Kennadi smiles for a photo in a pit where she’s gathering samples

College is the perfect time to branch out and try something new. Dig in with environmental sciences major Kennadi Griffis to see how a meeting with a faculty member got her interested in soil judging — and how that experience has validated her major and won her an international award on Team USA.

Soil judging is probably something a lot of people haven’t heard about. What is it?

My family and friends are always asking me what soil judging is! I like to describe soil judging as being hands-on experience with soil morphology. You look at the texture, structure, color, and other characteristics to evaluate its land uses. Could this soil be used for a septic system, basements, a golf course?

What originally got you interested in the university’s Soil Judging Team?

In the first semester of my freshman year, I took the course SOIL 153 (Soil Resources) with Dr. Becky Young, the co-coach of the Soil Judging Team. I knew that UNL had a team because I saw the club listed on NvolveU. During a one-on-one exam review session, I asked Becky how I could get involved in soil judging. She invited me to the next meeting, and I was immediately interested!

Photos of Kennadi gathering samples

The Soil Judging Team has practice pits on East Campus and throughout the city. How was your experience learning by doing?

Getting out of the classroom and learning by doing helped me understand what type of future career I would like. I quickly learned that I love being on my feet and moving all day long! The Soil Judging Team is a great opportunity for anyone who loves being outside, staying on their feet, or traveling.

You are the first Husker to compete at the International Soil Judging Contest. Talk about your time in Scotland and what it was like to win first place as part of Team USA.

Scotland was a fantastic experience — I have never been out of the country before so I had to expedite a passport just for the competition. I kept busy the first week attending lectures, judging practice pits, and exploring the University of Stirling campus.

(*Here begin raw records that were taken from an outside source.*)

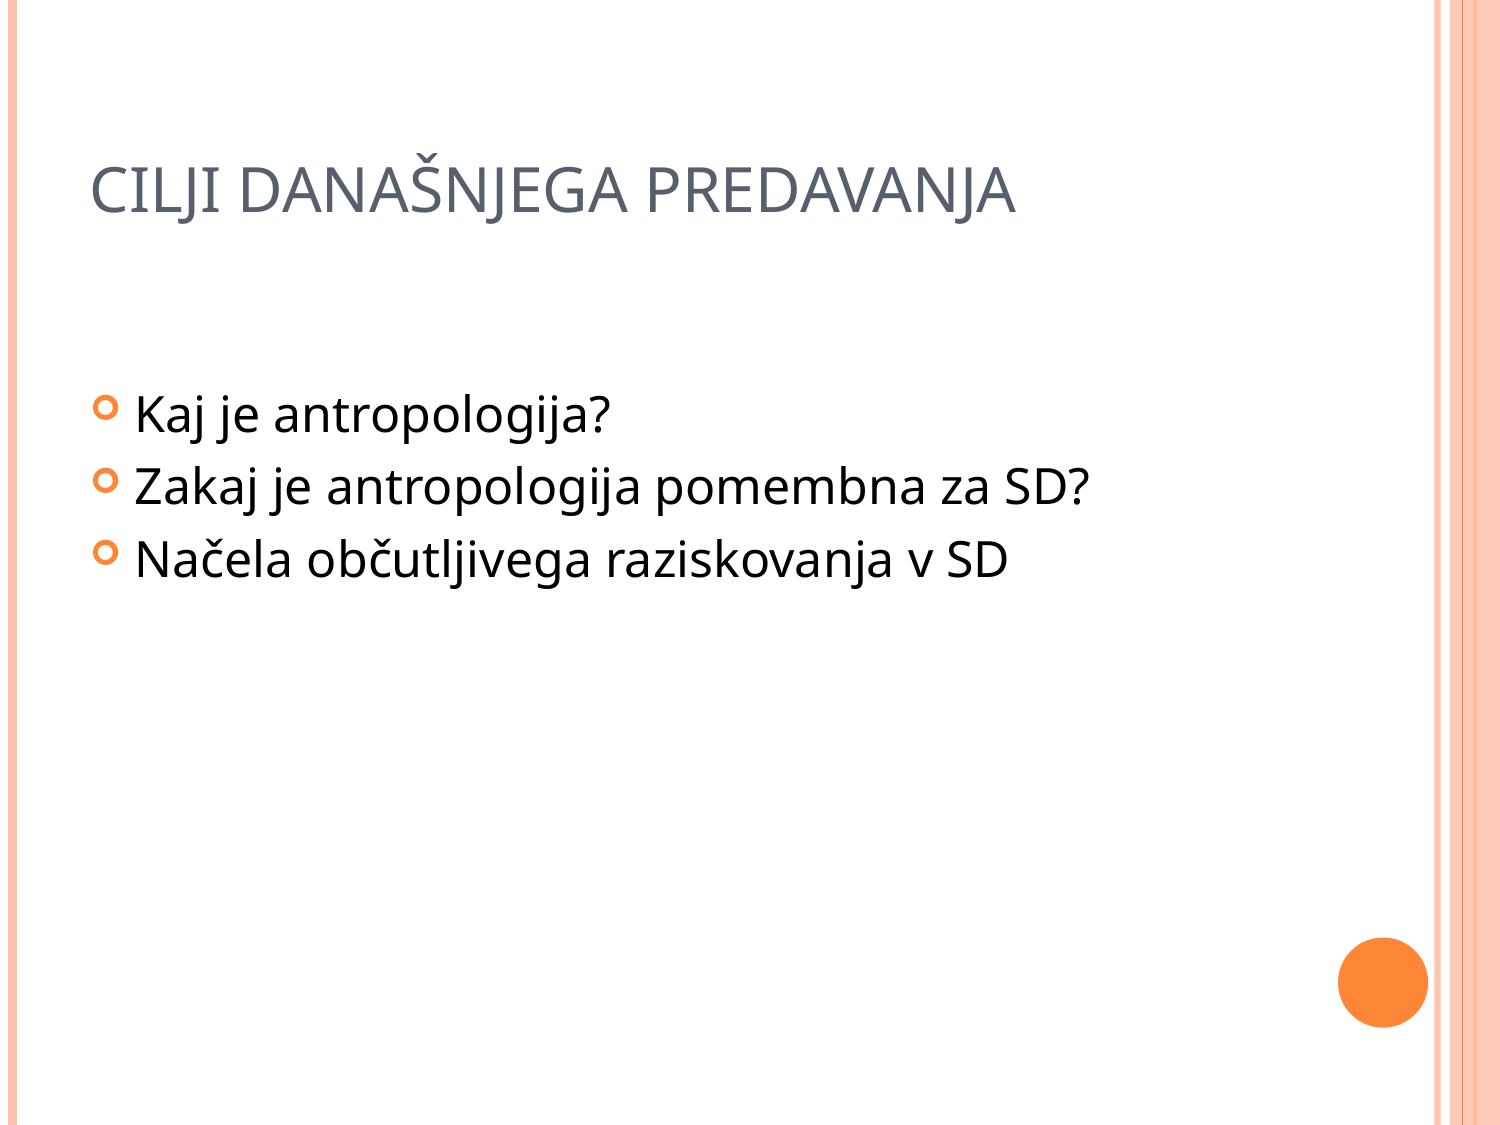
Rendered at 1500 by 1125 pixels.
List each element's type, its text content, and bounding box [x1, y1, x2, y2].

title CILJI DANAŠNJEGA PREDAVANJA [74, 44, 1300, 233]
list Kaj je antropologija? Zakaj je antropologija pomembna za SD? Načela občutljivega raziskovanja v SD [74, 375, 1300, 1125]
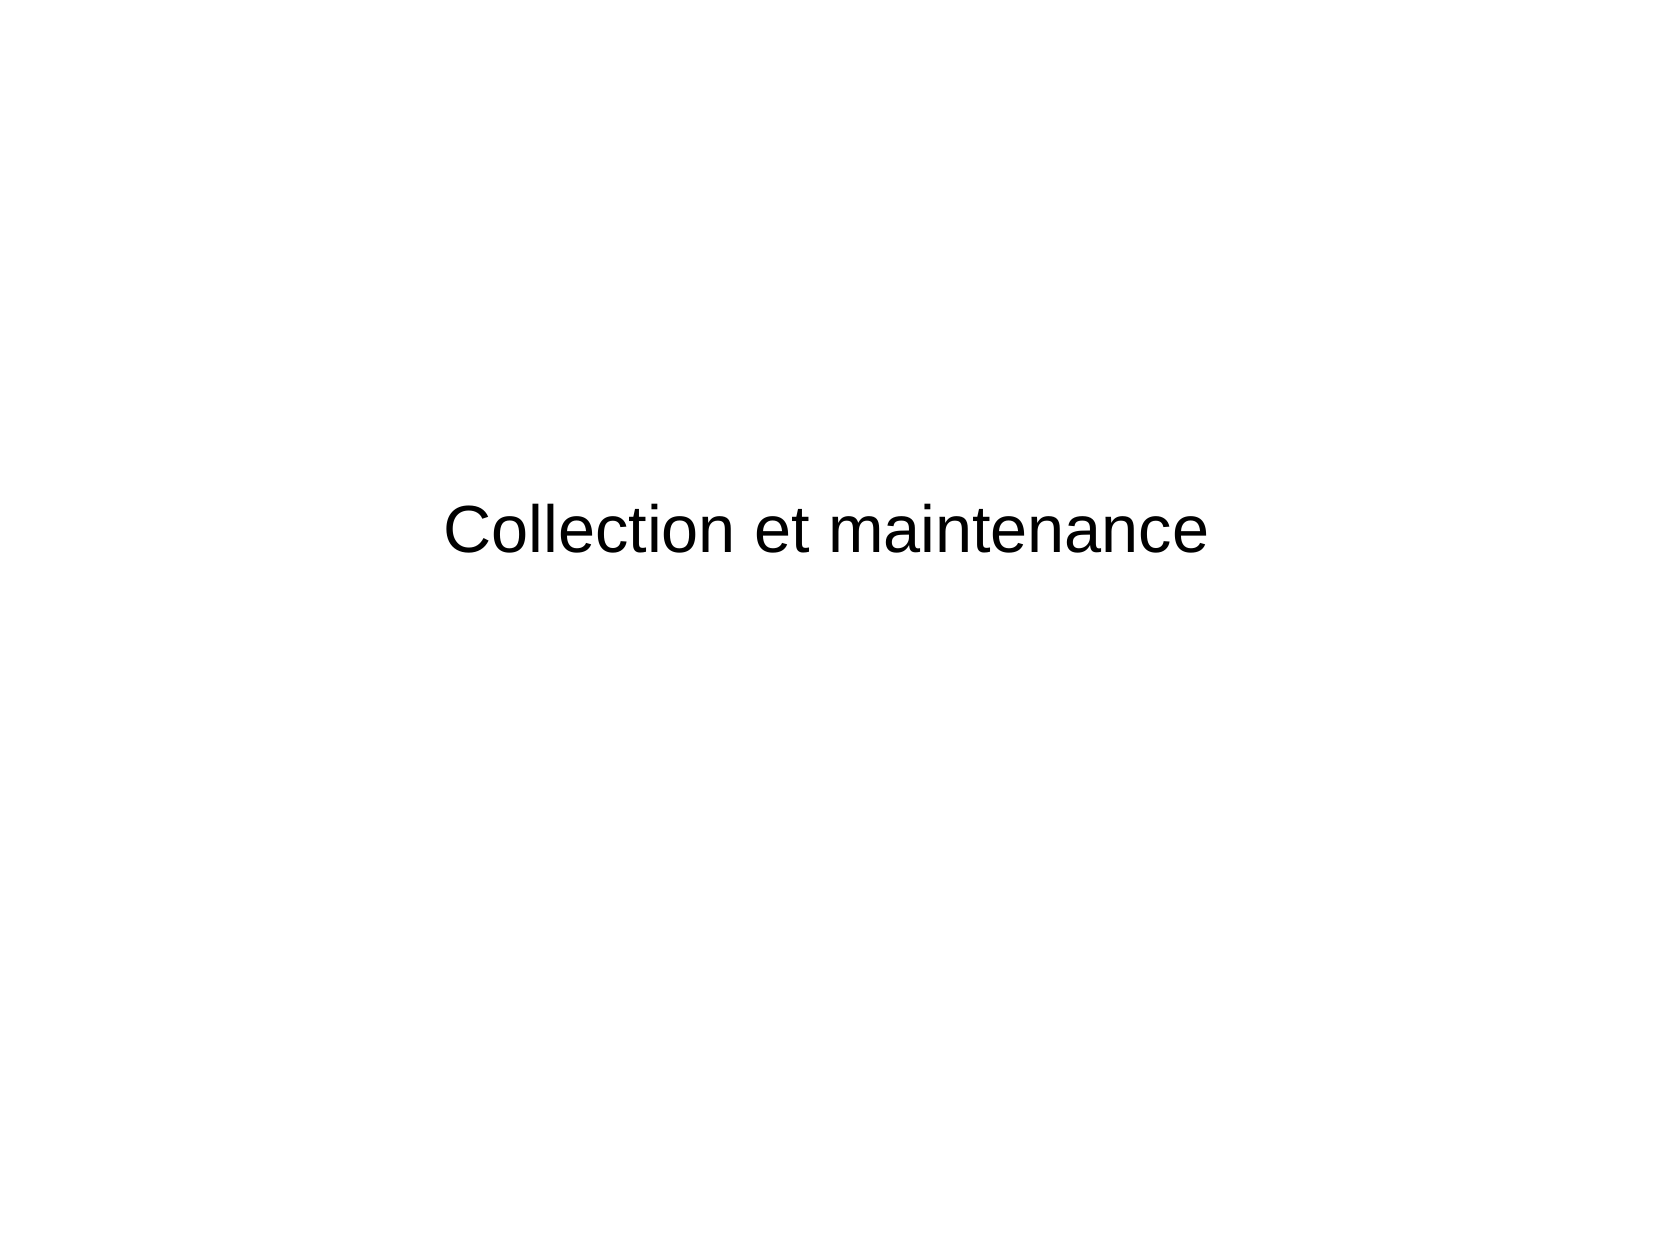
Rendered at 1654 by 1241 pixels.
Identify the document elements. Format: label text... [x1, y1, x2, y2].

subtitle Collection et maintenance [82, 49, 1571, 1010]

During my second week in Scotland, I attended the World Congress of Soil Science 2022 with my teammates. During the day I attended lectures on soil morphology, soil chemistry, and soil forensics. At night, my teammates and I explored Glasgow and ate local food.

Photos of Kennadi grinding down some of the soil and the samples in sectioned out in a muffin tin

Is there anything you’ll take away from this experience?

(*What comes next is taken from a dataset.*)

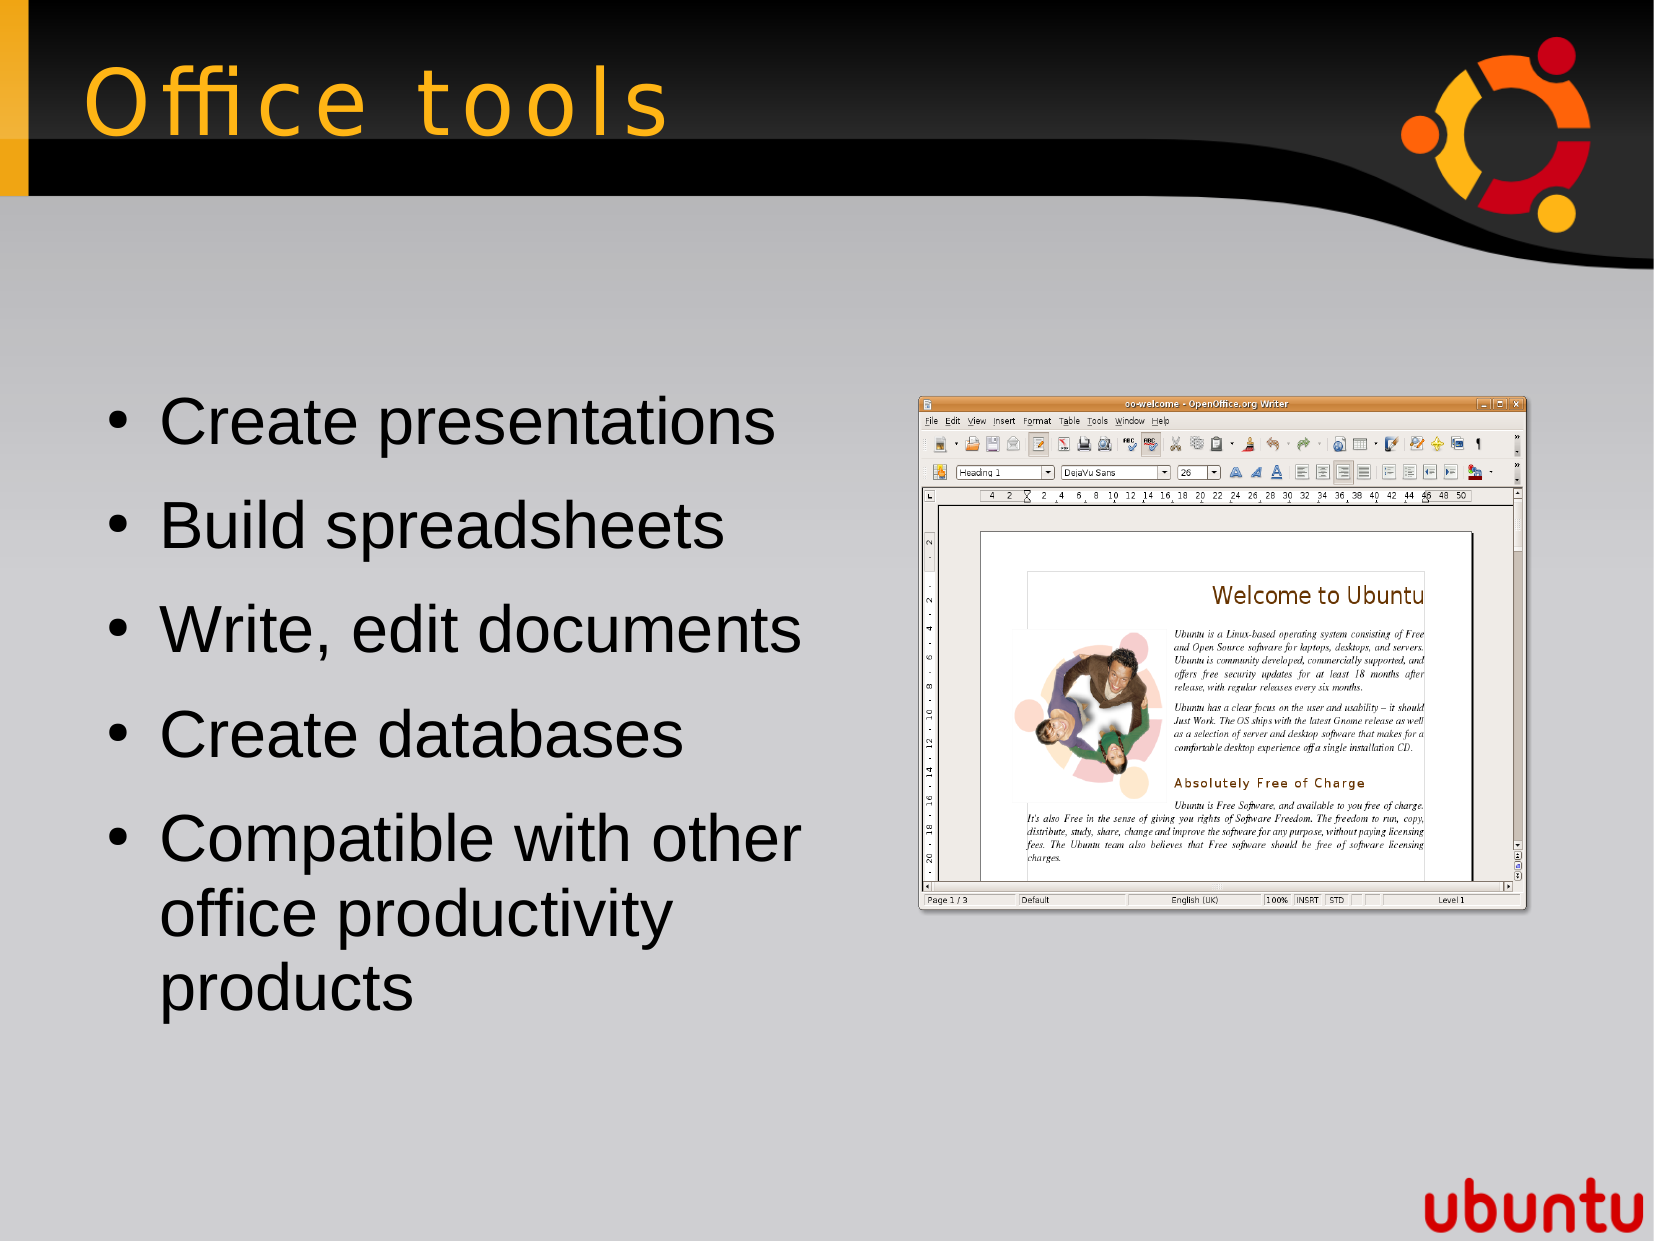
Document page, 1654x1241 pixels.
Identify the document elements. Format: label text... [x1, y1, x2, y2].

picture [0, 0, 1654, 1241]
title Office tools [82, 0, 1654, 208]
list Create presentations Build spreadsheets Write, edit documents Create databases Compatible with other office productivity products [88, 383, 827, 1143]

My biggest takeaway from this experience is that I chose the right major for me. Making new connections, seeing the world, and working in nature is everything that I could’ve asked for in a career. Even though I only have two more years of soil judging left before I graduate, I know the skills and knowledge I’ve obtained will carry through to my future endeavors.

What is your advice to students who may be hesitant to get involved with something new?

My advice to students who may be hesitant to get involved with something new is to get involved with a friend! It can be intimidating to try something new when you don’t know anyone. My best friend is also on the team and it makes the experience even more enjoyable.

Is there anyone that inspires you?

My biggest motivators are my parents. As a child, I watched them work hard every day and build themselves up to where they are now. This motivates me to get involved in what I am interested in and give it 100% effort every time.